Alongside Evan stand his good friends, Maria Samara and Evangelos Gkikas, from Athens.

‘I woke up from my dream and wondered about it,’ said Evan, ‘and when I spoke to Evangelos, he said “OK, we are going”.’

In order to make the most of his visit, Evan began sending emails to people on the island who he found on the internet, hoping that somebody might know what had been planned for the 50th anniversary.

In truth, however, the Prosperity memorial, though attended annually with all due reverence and solemnity, is rarely busy on 17 January.

Instead, partly with the weather in mind, those who perished on the vessel are commemorated on or near 3 September, on which Merchant Navy Day is marked.

In November, however, Evan sent an email to the Rev. Adrian Datta at St Peter’s.

‘He answered after half an hour,’ Evan said.

Evan expressed his gratitude to the people of Guernsey for creating a memorial to his father and the other 17 victims of the Prosperity disaster. (Picture by Peter Frankland, 32882521)

Their subsequent correspondence resulted in Evan getting more than he bargained for.

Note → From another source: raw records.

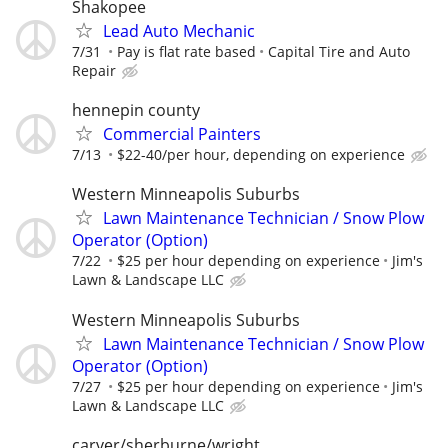
Shakopee
Lead Auto Mechanic
7/31
Pay is flat rate based
Capital Tire and Auto
Repair
hennepin county
Commercial Painters
7/13
$22-40/per hour, depending on experience
Western Minneapolis Suburbs
Lawn Maintenance Technician / Snow Plow
Operator (Option)
7/22
$25 per hour depending on experience
Jim's
Lawn & Landscape LLC
Western Minneapolis Suburbs
Lawn Maintenance Technician / Snow Plow
Operator (Option)
7/27
$25 per hour depending on experience
Jim's
Lawn & Landscape LLC
carver/sherburne/wright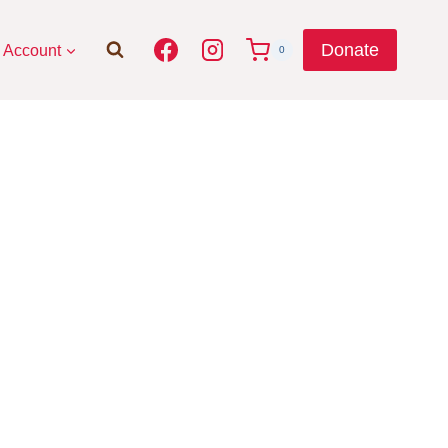
Donate
Account
0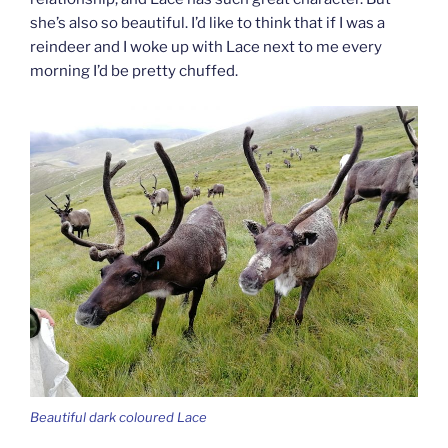
she’s also so beautiful. I’d like to think that if I was a
reindeer and I woke up with Lace next to me every
morning I’d be pretty chuffed.
Beautiful dark coloured Lace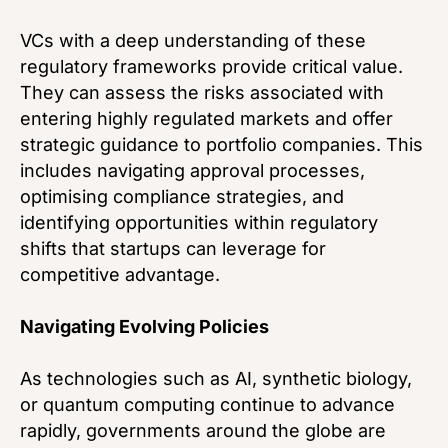
VCs with a deep understanding of these
regulatory frameworks provide critical value.
They can assess the risks associated with
entering highly regulated markets and offer
strategic guidance to portfolio companies. This
includes navigating approval processes,
optimising compliance strategies, and
identifying opportunities within regulatory
shifts that startups can leverage for
competitive advantage.
Navigating Evolving Policies
As technologies such as AI, synthetic biology,
or quantum computing continue to advance
rapidly, governments around the globe are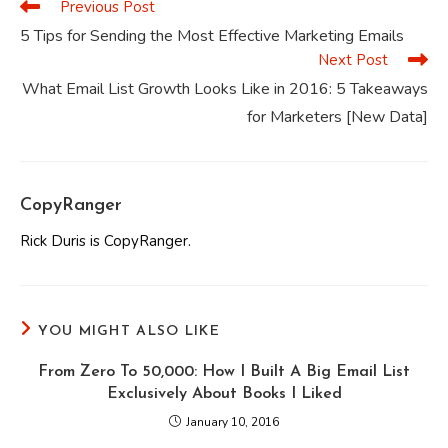
Previous Post
Read
more
5 Tips for Sending the Most Effective Marketing Emails
articles
Next Post
What Email List Growth Looks Like in 2016: 5 Takeaways
for Marketers [New Data]
CopyRanger
Rick Duris is CopyRanger.
YOU MIGHT ALSO LIKE
From Zero To 50,000: How I Built A Big Email List
Exclusively About Books I Liked
January 10, 2016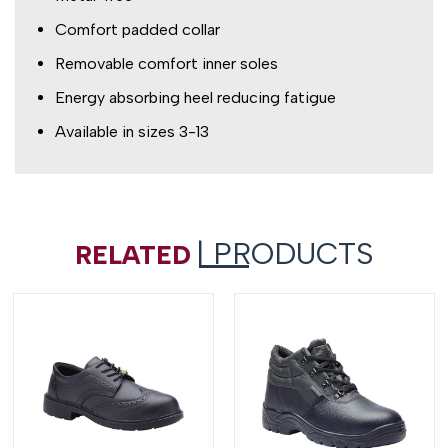
Comfort padded collar
Removable comfort inner soles
Energy absorbing heel reducing fatigue
Available in sizes 3-13
| PRODUCTS
RELATED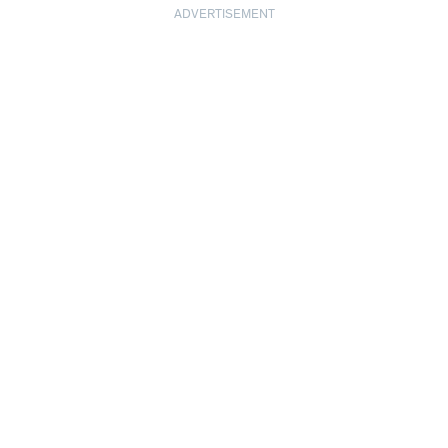
ADVERTISEMENT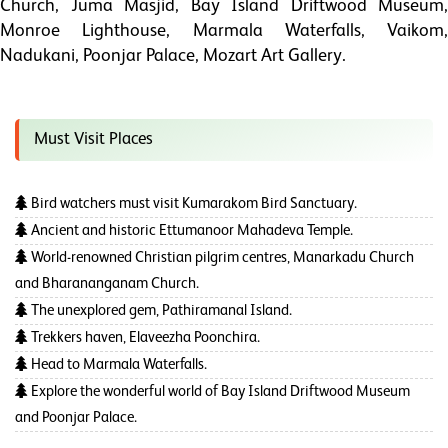
Church, Juma Masjid, Bay Island Driftwood Museum,
Monroe Lighthouse, Marmala Waterfalls, Vaikom,
Nadukani, Poonjar Palace, Mozart Art Gallery.
Must Visit Places
Bird watchers must visit Kumarakom Bird Sanctuary.
Ancient and historic Ettumanoor Mahadeva Temple.
World-renowned Christian pilgrim centres, Manarkadu Church
and Bharananganam Church.
The unexplored gem, Pathiramanal Island.
Trekkers haven, Elaveezha Poonchira.
Head to Marmala Waterfalls.
Explore the wonderful world of Bay Island Driftwood Museum
and Poonjar Palace.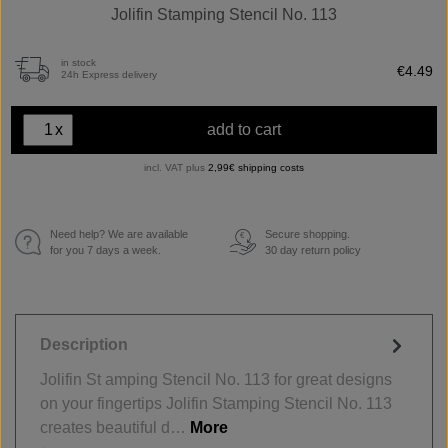
Jolifin Stamping Stencil No. 113
in stock
€4.49
24h Express delivery
x
add to cart
incl. VAT plus
2,99€ shipping costs
Need help? We are available
Secure shopping.
€
for you 7 days a week.
30 day return policy
Description
Jolifin St amping Stencil No. 113 for great designs
on your fingertips Jolifin Stamping Stencil No. 113
creates beautiful d…
More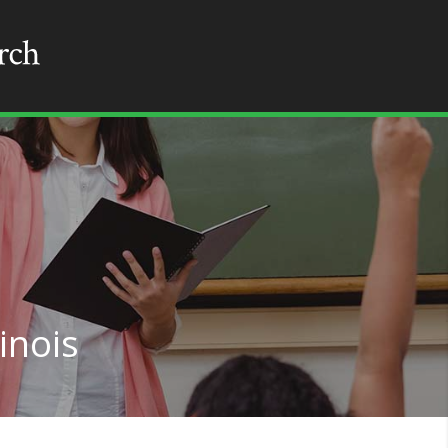
linois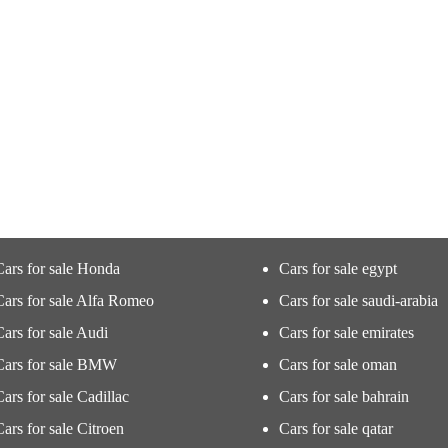
Cars for sale Honda
Cars for sale egypt
Cars for sale Alfa Romeo
Cars for sale saudi-arabia
Cars for sale Audi
Cars for sale emirates
Cars for sale BMW
Cars for sale oman
Cars for sale Cadillac
Cars for sale bahrain
Cars for sale Citroen
Cars for sale qatar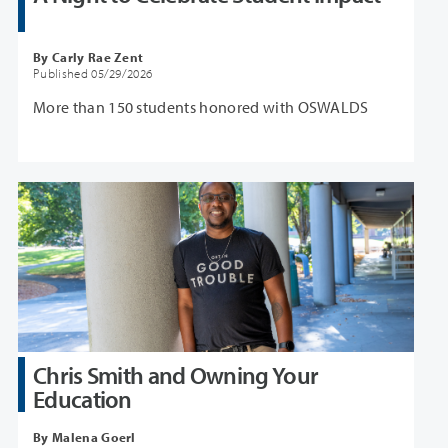
By Carly Rae Zent
Published 05/29/2026
More than 150 students honored with OSWALDS
Chris Smith and Owning Your
Education
By Malena Goerl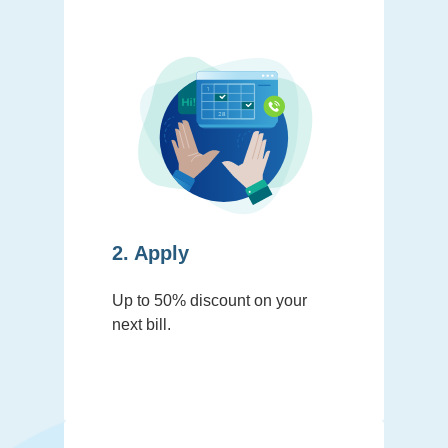
2. Apply
Up to 50% discount on your
next bill.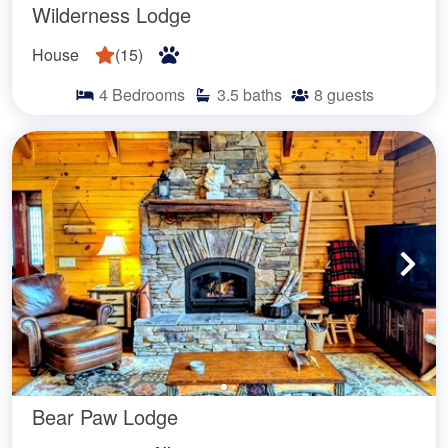
Wilderness Lodge
House
(
15
)
4
Bedrooms
3.5
baths
8
guests
Bear Paw Lodge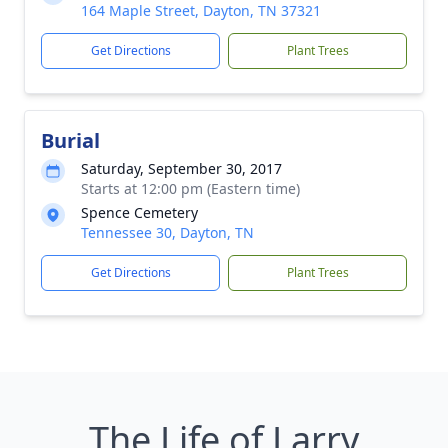
164 Maple Street, Dayton, TN 37321
Get Directions
Plant Trees
Burial
Saturday, September 30, 2017
Starts at 12:00 pm (Eastern time)
Spence Cemetery
Tennessee 30, Dayton, TN
Get Directions
Plant Trees
The Life of Larry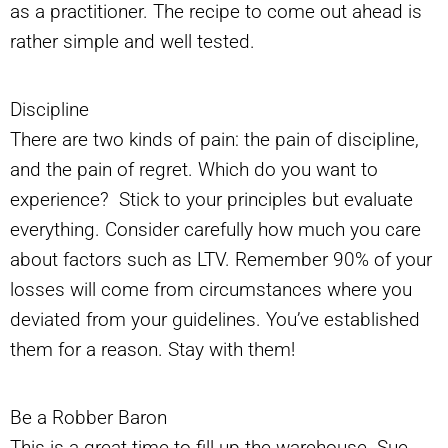
as a practitioner. The recipe to come out ahead is
rather simple and well tested.
Discipline
There are two kinds of pain: the pain of discipline,
and the pain of regret. Which do you want to
experience? Stick to your principles but evaluate
everything. Consider carefully how much you care
about factors such as LTV. Remember 90% of your
losses will come from circumstances where you
deviated from your guidelines. You’ve established
them for a reason. Stay with them!
Be a Robber Baron
This is a great time to fill up the warehouse. Sue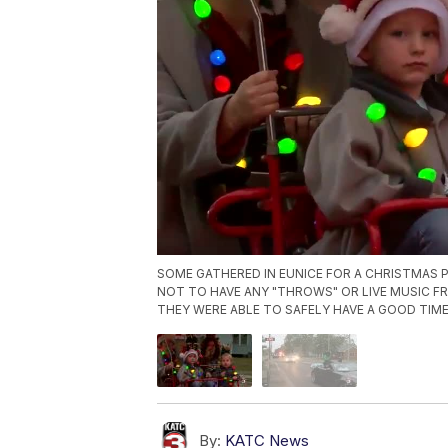
SOME GATHERED IN EUNICE FOR A CHRISTMAS P
NOT TO HAVE ANY "THROWS" OR LIVE MUSIC F
THEY WERE ABLE TO SAFELY HAVE A GOOD TIME
By:
KATC News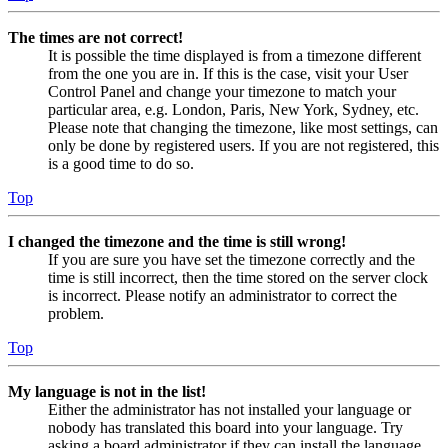
The times are not correct!
It is possible the time displayed is from a timezone different
from the one you are in. If this is the case, visit your User
Control Panel and change your timezone to match your
particular area, e.g. London, Paris, New York, Sydney, etc.
Please note that changing the timezone, like most settings, can
only be done by registered users. If you are not registered, this
is a good time to do so.
Top
I changed the timezone and the time is still wrong!
If you are sure you have set the timezone correctly and the
time is still incorrect, then the time stored on the server clock
is incorrect. Please notify an administrator to correct the
problem.
Top
My language is not in the list!
Either the administrator has not installed your language or
nobody has translated this board into your language. Try
asking a board administrator if they can install the language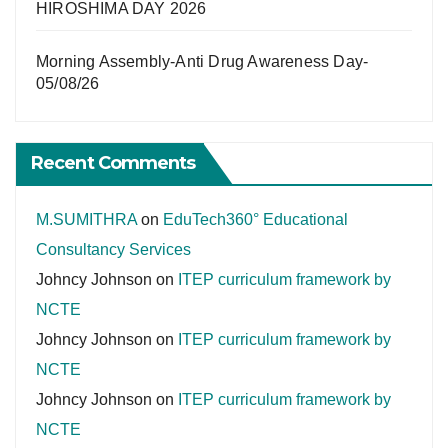
HIROSHIMA DAY 2026
Morning Assembly-Anti Drug Awareness Day-
05/08/26
Recent Comments
M.SUMITHRA
on
EduTech360° Educational
Consultancy Services
Johncy Johnson
on
ITEP curriculum framework by
NCTE
Johncy Johnson
on
ITEP curriculum framework by
NCTE
Johncy Johnson
on
ITEP curriculum framework by
NCTE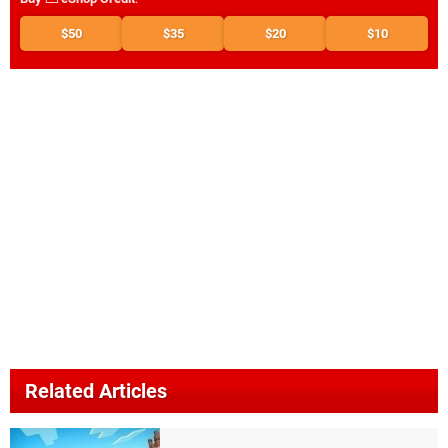
$50
$35
$20
$10
Related Articles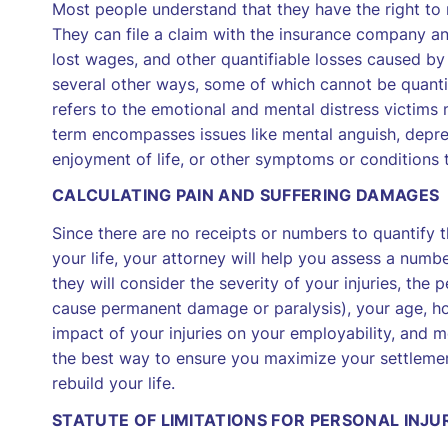
Most people understand that they have the right to 
They can file a claim with the insurance company a
lost wages, and other quantifiable losses caused by
several other ways, some of which cannot be quantif
refers to the emotional and mental distress victims m
term encompasses issues like mental anguish, depress
enjoyment of life, or other symptoms or conditions t
CALCULATING PAIN AND SUFFERING DAMAGES
Since there are no receipts or numbers to quantify 
your life, your attorney will help you assess a numbe
they will consider the severity of your injuries, the p
cause permanent damage or paralysis), your age, how
impact of your injuries on your employability, and m
the best way to ensure you maximize your settleme
rebuild your life.
STATUTE OF LIMITATIONS FOR PERSONAL INJU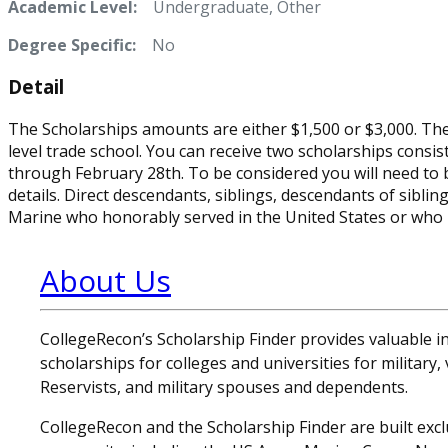
Academic Level:
Undergraduate, Other
Degree Specific:
No
Detail
The Scholarships amounts are either $1,500 or $3,000. The g
level trade school. You can receive two scholarships consis
through February 28th. To be considered you will need to
details. Direct descendants, siblings, descendants of sibling
Marine who honorably served in the United States or who is
About Us
CollegeRecon’s Scholarship Finder provides valuable 
scholarships for colleges and universities for military
Reservists, and military spouses and dependents.
CollegeRecon and the Scholarship Finder are built exclu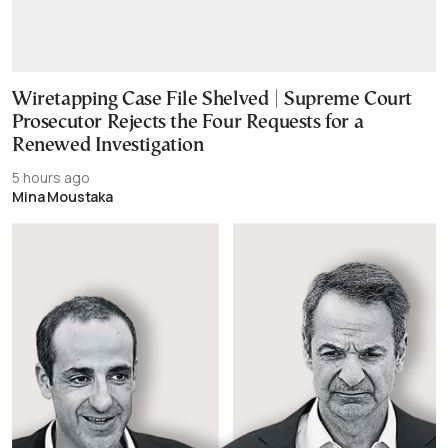
Wiretapping Case File Shelved | Supreme Court
Prosecutor Rejects the Four Requests for a
Renewed Investigation
5 hours ago
Mina Moustaka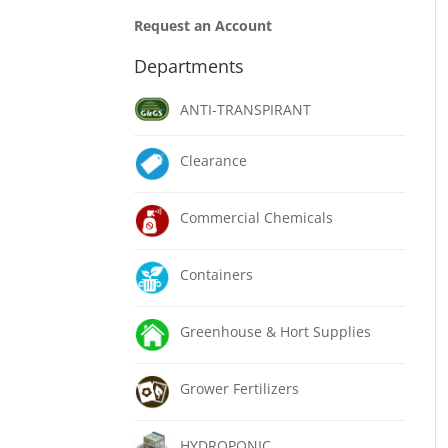
Request an Account
Departments
ANTI-TRANSPIRANT
Clearance
Commercial Chemicals
Containers
Greenhouse & Hort Supplies
Grower Fertilizers
HYDROPONIC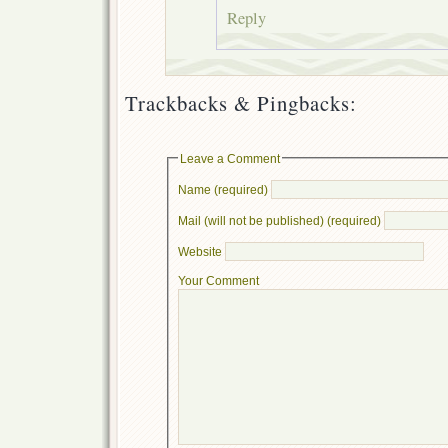
Reply
Trackbacks & Pingbacks:
Leave a Comment
Name (required)
Mail (will not be published) (required)
Website
Your Comment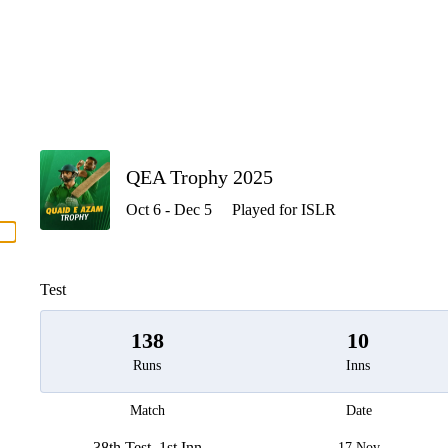
P
QEA Trophy 2025
Oct 6 - Dec 5
Played for ISLR
men
Test
138
10
Runs
Inns
Match
Date
38th Test, 1st Inn
17 Nov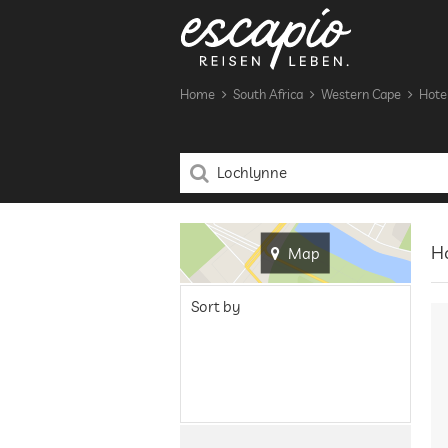
Home
South Africa
Western Cape
Hotel
Ho
Map
Sort by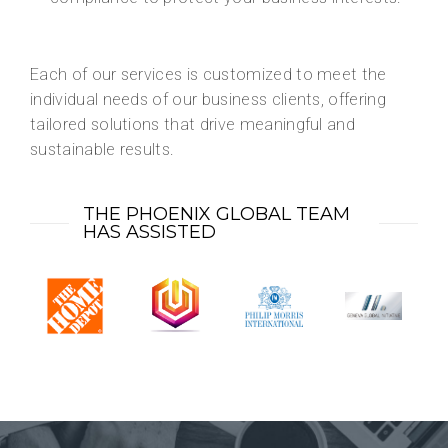
Each of our services is customized to meet the
individual needs of our business clients, offering
tailored solutions that drive meaningful and
sustainable results.
THE PHOENIX GLOBAL TEAM
HAS ASSISTED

‘We were delighted to be able to host them at the rectory and to be able to get to know them better,’ said Adrian. ‘From the beginning, people here have reached out to the families of the deceased and they’ve been a real delight to have here.’

Evan carries evidence of these early attempts to reach out, showing me hand-written letters from John W Diamond dated 27 August 1974 and 20 January 1975, which explain the plans for a memorial and the collection of funds from the people of Guernsey.

In the latter missive, Mr Diamond tells Pagona that a sum of about £130 (worth £1,175 today) is expected go out to each family.

‘We never received any money from the ship’s owner,’ Evan said.

Among the legacies of one tragic night in January 1974 were a host of families bereaved in Greece, Turkey and Nigeria, a row of mainly Muslim graves at Le Foulon, and this recently refurbished memorial, complete with new inscription stone.

A practical legacy was the moving of the shipping lane further west from Guernsey.

A personal legacy, for Evan, has been a trio of Greek visitors paying a pilgrimage to an island with a dark past and finding light in new friendships.

‘I want to give my special thanks to Reverend Datta for making all this happen and I would like to thank all the people of Guernsey and the States of Guernsey for everything they have done – especially for the memorial they made,’ said Evan.